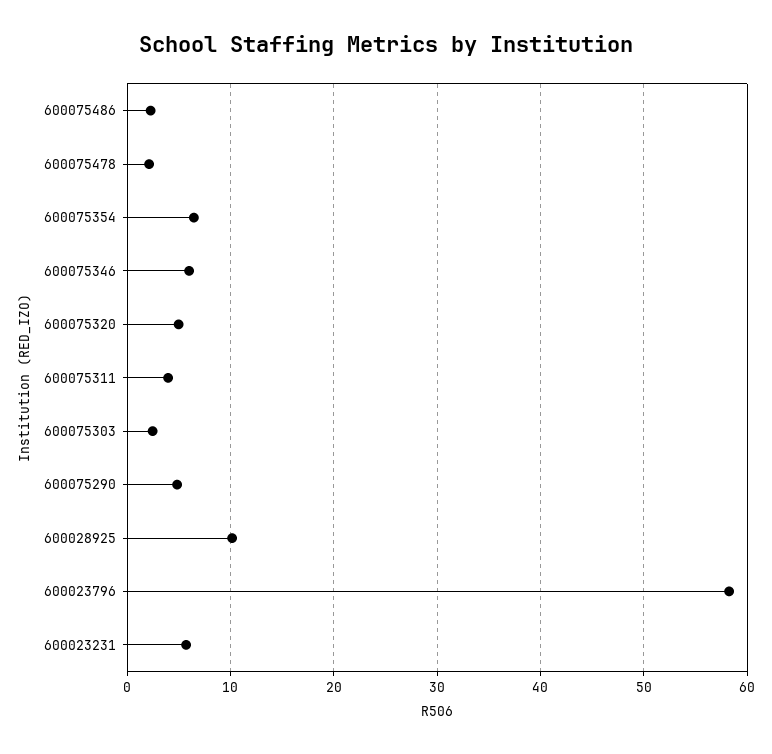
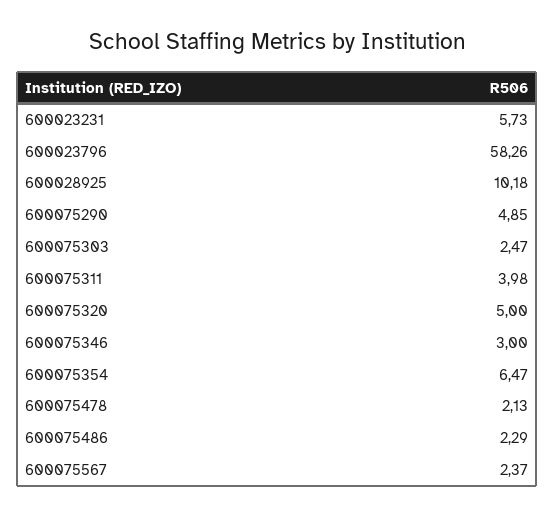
  {
    "600075486": 2.29,
    "600075478": 2.13,
    "600075354": 6.47,
-   "600075346": 6,
+   "600075346": 3,
    "600075320": 5,
    "600075311": 3.98,
    "600075303": 2.47,
    "600075290": 4.85,
    "600028925": 10.18,
    "600023796": 58.26,
-   "600023231": 5.73
+   "600023231": 5.73,
+   "600075567": 2.37
  }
○ ○ ○ ○ ○ ○ ○
## [Activity]
In your copy of the listing above, every line must match exactly and no picture may appear.

## [Answer section]
  {
    "600075486": 2.29,
    "600075478": 2.13,
    "600075354": 6.47,
-   "600075346": 6,
+   "600075346": 3,
    "600075320": 5,
    "600075311": 3.98,
    "600075303": 2.47,
    "600075290": 4.85,
    "600028925": 10.18,
    "600023796": 58.26,
-   "600023231": 5.73
+   "600023231": 5.73,
+   "600075567": 2.37
  }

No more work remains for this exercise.